** START Data supplied **
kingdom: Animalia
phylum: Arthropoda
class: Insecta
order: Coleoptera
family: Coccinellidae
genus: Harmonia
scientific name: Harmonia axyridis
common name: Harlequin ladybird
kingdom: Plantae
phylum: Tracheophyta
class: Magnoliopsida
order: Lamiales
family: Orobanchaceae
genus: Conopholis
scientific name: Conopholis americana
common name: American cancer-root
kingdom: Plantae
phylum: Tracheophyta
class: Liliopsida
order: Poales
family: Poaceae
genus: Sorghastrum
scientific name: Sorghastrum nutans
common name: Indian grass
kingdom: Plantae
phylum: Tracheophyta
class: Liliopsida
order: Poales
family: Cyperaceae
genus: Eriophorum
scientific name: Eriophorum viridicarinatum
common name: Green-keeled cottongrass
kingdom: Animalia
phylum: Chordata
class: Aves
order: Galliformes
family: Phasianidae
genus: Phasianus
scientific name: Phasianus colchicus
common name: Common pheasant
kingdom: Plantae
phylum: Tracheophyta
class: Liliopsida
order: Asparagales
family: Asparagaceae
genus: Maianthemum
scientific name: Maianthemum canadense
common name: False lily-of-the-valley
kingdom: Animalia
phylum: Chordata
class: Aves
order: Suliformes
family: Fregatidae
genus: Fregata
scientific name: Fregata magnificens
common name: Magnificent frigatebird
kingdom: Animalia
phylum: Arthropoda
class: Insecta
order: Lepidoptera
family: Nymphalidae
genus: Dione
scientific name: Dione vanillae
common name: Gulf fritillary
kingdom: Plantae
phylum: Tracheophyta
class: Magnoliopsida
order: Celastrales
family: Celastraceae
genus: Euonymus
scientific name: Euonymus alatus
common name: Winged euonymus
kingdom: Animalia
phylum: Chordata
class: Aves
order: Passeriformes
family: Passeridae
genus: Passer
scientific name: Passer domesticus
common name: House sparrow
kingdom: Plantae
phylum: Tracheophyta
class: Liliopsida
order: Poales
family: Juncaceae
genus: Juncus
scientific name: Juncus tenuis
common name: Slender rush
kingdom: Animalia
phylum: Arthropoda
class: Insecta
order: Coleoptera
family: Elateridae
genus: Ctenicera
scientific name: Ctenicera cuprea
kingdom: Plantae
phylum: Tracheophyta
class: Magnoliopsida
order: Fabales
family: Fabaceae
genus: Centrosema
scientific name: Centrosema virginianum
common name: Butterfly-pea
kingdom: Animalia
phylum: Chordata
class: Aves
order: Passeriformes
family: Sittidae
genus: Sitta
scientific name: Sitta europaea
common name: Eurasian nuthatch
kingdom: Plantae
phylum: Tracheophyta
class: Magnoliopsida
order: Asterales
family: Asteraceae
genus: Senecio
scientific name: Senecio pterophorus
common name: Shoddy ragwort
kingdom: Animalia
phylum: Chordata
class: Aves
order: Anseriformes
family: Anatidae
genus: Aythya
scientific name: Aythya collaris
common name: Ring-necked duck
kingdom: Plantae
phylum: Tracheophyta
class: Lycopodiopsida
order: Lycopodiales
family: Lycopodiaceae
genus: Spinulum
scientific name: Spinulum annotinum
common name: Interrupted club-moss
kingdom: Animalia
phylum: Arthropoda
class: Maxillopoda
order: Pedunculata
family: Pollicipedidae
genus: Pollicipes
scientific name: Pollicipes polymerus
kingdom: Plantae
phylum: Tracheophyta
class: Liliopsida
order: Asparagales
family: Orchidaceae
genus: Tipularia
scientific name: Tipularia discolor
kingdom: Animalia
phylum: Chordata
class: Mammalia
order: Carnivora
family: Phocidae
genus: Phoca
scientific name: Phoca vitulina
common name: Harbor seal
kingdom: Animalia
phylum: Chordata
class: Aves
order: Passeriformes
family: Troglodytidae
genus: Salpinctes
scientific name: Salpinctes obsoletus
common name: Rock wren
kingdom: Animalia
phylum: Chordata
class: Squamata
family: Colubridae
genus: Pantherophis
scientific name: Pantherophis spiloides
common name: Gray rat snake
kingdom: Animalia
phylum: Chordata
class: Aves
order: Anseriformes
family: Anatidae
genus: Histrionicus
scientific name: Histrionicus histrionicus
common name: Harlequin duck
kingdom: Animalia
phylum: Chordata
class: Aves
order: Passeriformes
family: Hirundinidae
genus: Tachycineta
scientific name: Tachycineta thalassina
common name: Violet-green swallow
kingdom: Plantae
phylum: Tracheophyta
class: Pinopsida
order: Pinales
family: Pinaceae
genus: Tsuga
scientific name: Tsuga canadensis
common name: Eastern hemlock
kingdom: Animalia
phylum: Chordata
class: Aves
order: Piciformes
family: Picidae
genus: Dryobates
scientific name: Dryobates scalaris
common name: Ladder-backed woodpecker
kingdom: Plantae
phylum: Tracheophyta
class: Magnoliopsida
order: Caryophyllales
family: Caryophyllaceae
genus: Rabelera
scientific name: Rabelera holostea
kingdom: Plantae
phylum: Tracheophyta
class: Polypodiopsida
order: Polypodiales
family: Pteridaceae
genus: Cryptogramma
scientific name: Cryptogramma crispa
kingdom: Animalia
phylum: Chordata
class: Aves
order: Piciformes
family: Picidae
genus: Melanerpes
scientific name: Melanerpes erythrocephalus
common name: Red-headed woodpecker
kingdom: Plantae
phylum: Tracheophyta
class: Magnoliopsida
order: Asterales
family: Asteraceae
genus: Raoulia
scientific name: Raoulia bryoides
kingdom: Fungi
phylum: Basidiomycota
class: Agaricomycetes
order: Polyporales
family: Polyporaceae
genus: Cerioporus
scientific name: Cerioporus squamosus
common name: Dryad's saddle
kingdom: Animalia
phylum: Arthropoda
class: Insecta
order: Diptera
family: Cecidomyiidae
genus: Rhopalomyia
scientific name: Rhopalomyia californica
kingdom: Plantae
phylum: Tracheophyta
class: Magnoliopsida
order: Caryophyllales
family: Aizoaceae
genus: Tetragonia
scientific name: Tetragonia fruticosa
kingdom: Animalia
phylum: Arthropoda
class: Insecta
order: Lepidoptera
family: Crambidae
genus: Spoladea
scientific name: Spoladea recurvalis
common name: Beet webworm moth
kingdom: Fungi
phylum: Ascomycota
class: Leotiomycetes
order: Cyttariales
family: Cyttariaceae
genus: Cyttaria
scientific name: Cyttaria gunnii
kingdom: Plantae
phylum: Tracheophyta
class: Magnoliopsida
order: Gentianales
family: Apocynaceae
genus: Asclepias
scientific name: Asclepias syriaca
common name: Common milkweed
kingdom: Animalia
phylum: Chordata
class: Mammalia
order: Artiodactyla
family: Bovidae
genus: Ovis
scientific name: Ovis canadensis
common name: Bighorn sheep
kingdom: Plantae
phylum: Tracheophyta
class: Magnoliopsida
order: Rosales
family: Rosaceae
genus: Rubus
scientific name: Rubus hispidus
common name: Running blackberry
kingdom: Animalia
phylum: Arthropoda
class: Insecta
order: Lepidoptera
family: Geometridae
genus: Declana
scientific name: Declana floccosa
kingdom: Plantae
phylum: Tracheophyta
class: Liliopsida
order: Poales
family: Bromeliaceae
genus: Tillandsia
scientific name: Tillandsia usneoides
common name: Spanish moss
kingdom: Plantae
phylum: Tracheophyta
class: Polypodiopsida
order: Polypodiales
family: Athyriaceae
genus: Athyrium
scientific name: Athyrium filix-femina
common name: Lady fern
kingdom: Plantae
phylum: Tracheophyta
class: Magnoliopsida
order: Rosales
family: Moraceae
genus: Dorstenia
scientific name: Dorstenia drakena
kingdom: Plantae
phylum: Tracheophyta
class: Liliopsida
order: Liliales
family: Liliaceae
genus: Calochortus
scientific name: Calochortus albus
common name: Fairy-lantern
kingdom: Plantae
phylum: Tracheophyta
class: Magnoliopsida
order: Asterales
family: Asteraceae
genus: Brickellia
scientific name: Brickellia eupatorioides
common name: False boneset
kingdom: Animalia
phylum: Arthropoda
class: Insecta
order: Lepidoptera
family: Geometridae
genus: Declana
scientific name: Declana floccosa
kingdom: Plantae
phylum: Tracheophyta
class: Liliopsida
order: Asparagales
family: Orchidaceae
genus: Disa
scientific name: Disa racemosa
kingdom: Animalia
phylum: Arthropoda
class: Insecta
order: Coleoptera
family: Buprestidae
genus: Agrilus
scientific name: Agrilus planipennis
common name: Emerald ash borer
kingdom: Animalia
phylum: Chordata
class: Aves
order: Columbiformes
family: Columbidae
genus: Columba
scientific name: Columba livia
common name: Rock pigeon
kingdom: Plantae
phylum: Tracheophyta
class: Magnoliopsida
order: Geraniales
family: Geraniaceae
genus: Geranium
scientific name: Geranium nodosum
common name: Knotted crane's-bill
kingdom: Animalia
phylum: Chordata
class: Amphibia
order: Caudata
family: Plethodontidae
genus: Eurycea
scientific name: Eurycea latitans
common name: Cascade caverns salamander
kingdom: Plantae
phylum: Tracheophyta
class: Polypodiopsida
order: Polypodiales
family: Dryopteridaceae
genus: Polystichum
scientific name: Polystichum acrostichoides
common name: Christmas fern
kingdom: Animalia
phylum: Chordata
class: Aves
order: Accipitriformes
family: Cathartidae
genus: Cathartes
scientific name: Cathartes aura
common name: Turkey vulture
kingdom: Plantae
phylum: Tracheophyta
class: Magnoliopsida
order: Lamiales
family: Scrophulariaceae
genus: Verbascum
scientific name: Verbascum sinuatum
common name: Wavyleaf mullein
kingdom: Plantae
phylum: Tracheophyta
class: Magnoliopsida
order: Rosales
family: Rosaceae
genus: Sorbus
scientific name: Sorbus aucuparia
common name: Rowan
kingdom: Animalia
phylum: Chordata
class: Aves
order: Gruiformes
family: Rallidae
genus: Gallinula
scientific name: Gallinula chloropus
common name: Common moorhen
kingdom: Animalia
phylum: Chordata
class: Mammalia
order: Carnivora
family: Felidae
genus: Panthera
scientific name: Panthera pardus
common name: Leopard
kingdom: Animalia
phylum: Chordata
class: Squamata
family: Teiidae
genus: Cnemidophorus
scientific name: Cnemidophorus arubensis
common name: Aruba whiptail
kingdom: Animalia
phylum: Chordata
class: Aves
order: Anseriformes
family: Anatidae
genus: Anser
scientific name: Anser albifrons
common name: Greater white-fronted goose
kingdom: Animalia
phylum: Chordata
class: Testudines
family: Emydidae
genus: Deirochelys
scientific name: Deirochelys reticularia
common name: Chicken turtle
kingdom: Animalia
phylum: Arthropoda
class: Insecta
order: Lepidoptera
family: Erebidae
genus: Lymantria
** END Data supplied **
Requirement: Arrange the lines of the records as a Markdown table with the columns Row and Line, omitting any blank lines. Begin at the line that contains "scientific name: Brickellia eupatorioides" and stop after the line that contains "scientific name: Agrilus planipennis".

Result for this task:
| Row | Line |
|---|---|
| 1 | scientific name: Brickellia eupatorioides |
| 2 | common name: False boneset |
| 3 | kingdom: Animalia |
| 4 | phylum: Arthropoda |
| 5 | class: Insecta |
| 6 | order: Lepidoptera |
| 7 | family: Geometridae |
| 8 | genus: Declana |
| 9 | scientific name: Declana floccosa |
| 10 | kingdom: Plantae |
| 11 | phylum: Tracheophyta |
| 12 | class: Liliopsida |
| 13 | order: Asparagales |
| 14 | family: Orchidaceae |
| 15 | genus: Disa |
| 16 | scientific name: Disa racemosa |
| 17 | kingdom: Animalia |
| 18 | phylum: Arthropoda |
| 19 | class: Insecta |
| 20 | order: Coleoptera |
| 21 | family: Buprestidae |
| 22 | genus: Agrilus |
| 23 | scientific name: Agrilus planipennis |